Eli Lilly's corporate headquarters in Indianapolis.

Eli Lilly's corporate headquarters in Indianapolis.

Eli Lilly

Why the big change to Lilly’s Alzheimer’s trial is not evidence its drug has failed again

When pharmaceutical company Eli Lilly in Indianapolis last week announced a major change to its closely watched clinical trial for the Alzheimer’s drug solanezumab, some in the scientific community and drug development industry cried foul. To critics, the company’s decision to eliminate changes in a person’s daily ability to function as a primary measure of solanezumab’s efficacy and focus solely on a cognitive test seemed like a last-ditch attempt to keep a doomed drug from failing its third trial. Lilly’s stock plunged by nearly 5%, apparently reflecting that sentiment.

Largely lost in the online “chatter,” however, was that Lilly’s move reflects a growing scientific consensus about how the early stages of Alzheimer’s disease progress, says Dennis Selkoe, a neurologist at Brigham and Women’s Hospital in Boston, who is not involved in the Lilly trial. “From the point of view of a neurologist who’s seen hundreds of patients, [Lilly’s decision] makes clinical sense,” he says.

Solanezumab is an antibody designed to bind to and promote the clearance of the β-amyloid protein, which forms plaques around the neurons of people with Alzheimer’s. Not everyone agrees that these plaques are at the root of the disease—a concept called the amyloid hypothesis, of which Selkoe is a major proponent—but fighting them is the foundation of nearly all current efforts in Alzheimer’s drug development. By helping destroy the plaques in people with early stages of Alzheimer’s, Lilly hopes solanezumab can slow the disease’s progression.

A major challenge of such trials is how to measure the drug’s benefits, Selkoe says. Although people with early Alzheimer’s may show mild memory impairment and problems with attention and focus, they can often follow recipes, make a cup of coffee, or drive a car, Selkoe says. Such abilities are unlikely to change much over the course of an 18-month clinical trial, and any drug aimed at improving these daily functions is unlikely to show any difference from placebo, he says.

Regulatory agencies such as the U.S. Food and Drug Administration (FDA) have traditionally required—and still officially stipulate—that Alzheimer’s drugs demonstrate effectiveness in both cognitive tests and functional measures. Recognizing that functional measures might not be appropriate in early or mild stages of the disease, however, FDA and other agencies have begun to relax their initial standards for drugs aimed at preventing, rather than reversing, Alzheimer’s pathology and symptoms, Selkoe says.

In two previous trials of solanezumab, called EXPEDITION and EXPEDITION II, Lilly used both a cognitive test and a functional measurement to track the response of people with both mild and moderate Alzheimer’s disease. Both trials failed to show significant benefits over placebo in either measure. Combing through data from the second trial, however, Lilly noticed that participants with mild Alzheimer’s seemed to do better than controls in the cognitive portion of the testing, says Eric Siemers, a neurologist employed by Lilly. 

That led Lilly to its current, billion-dollar gamble on a study of roughly 2100 people with only mild Alzheimer’s, which will conclude in October. The last-minute decision to ditch the functional measure in this third trial, EXPEDITION III, was not based on any insight into current data from the trial, as some have suggested, Siemers says—investigators are still blind to which participants have received the drug and which have received a placebo.
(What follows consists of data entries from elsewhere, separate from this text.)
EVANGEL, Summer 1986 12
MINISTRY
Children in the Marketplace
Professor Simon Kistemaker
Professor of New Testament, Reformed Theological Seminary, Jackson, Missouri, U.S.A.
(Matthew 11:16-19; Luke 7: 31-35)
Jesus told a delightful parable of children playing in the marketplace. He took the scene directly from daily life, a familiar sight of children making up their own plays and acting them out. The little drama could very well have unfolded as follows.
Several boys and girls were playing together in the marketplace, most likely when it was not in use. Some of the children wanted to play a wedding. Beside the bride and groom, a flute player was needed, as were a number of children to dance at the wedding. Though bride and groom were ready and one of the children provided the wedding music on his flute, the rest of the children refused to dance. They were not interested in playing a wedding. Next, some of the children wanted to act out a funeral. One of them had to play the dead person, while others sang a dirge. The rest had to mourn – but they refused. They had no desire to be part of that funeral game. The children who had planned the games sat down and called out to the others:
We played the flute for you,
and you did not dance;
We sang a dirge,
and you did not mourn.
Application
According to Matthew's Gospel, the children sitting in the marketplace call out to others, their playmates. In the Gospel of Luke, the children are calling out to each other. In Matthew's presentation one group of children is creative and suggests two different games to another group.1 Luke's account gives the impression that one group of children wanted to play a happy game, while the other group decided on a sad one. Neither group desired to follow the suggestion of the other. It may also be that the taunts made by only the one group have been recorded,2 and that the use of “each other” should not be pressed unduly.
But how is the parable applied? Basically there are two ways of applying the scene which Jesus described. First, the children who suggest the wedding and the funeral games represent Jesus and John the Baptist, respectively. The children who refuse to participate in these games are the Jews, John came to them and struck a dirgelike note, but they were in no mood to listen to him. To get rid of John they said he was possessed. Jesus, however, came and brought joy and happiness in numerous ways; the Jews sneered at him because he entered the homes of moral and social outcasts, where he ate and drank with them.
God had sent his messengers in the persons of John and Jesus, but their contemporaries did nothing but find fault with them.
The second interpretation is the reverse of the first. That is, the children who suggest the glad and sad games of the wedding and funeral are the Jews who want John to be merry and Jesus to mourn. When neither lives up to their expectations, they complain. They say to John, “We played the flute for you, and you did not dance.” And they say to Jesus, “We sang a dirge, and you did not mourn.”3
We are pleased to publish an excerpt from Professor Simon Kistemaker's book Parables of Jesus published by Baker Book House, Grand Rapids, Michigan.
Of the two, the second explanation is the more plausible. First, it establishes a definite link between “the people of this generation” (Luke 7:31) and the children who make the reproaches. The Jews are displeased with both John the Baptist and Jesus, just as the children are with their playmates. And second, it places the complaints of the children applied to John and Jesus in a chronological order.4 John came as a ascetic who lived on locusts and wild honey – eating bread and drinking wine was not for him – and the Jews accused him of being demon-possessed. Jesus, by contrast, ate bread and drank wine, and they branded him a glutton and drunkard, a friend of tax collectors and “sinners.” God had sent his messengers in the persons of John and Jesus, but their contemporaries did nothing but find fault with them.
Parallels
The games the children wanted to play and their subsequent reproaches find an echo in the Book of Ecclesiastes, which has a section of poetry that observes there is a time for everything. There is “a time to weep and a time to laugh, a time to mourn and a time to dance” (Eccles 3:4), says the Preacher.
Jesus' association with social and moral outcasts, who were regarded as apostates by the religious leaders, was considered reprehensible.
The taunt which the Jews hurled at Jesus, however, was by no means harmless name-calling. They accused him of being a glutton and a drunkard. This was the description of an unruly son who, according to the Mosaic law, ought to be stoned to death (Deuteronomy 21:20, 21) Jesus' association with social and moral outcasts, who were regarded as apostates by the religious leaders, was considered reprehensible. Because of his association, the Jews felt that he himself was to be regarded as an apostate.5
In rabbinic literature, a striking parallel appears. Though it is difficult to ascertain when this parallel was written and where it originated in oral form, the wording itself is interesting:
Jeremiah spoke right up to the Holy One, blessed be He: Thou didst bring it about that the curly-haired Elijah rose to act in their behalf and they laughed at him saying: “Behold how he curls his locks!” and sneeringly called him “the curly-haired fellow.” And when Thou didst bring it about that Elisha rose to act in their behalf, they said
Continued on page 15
Instead, the change reflects the recognition—admittedly belated—that there is no well-validated functional assessment for mild Alzheimer’s patients, according to Siemers. “As we did more analyses, and talked to more people in the field, we got to the point where we didn’t know which functional measure is best for this group,” he says. To address that gap, the company is still collecting functional data using two separate assessments, and hopes to see whether one or the other is better at detecting any subtle changes, Siemers adds.

Scott Small, a neurologist at Columbia University who is not involved in any clinical trials of Alzheimer’s drugs, says he finds that’s a “reasonable” explanation. “If that’s where the clinical neuroscience is moving, why include [function] as an endpoint?” he says.

Still uncertain is how Lilly’s clinical trial shift will be judged by FDA and other global regulatory agencies when the final data become available, sometime in 2017. The company did submit the changes to all relevant regulatory agencies.  But because a change in endpoint does not affect how the study itself is being conducted prior to data analysis, Lilly was not required to seek official FDA or other regulatory approval to make the change, Siemers says.

Selkoe believes FDA will look kindly on solanezumab if it shows convincing evidence of cognitive benefit without functional data—particularly if those positive results are paired with encouraging data from PET scans that seek to show a reduction in amyloid plaques. “We’ve known for a long time that the cardinal manifestation of this disease [in the early stages] is minor trouble with everyday memory—it’s a very subtle process when it begins,” he says. As such, Selkoe concludes, “we’re going to have to be more sophisticated” about testing treatments, “and that’s what’s Lilly is showing evidence of.”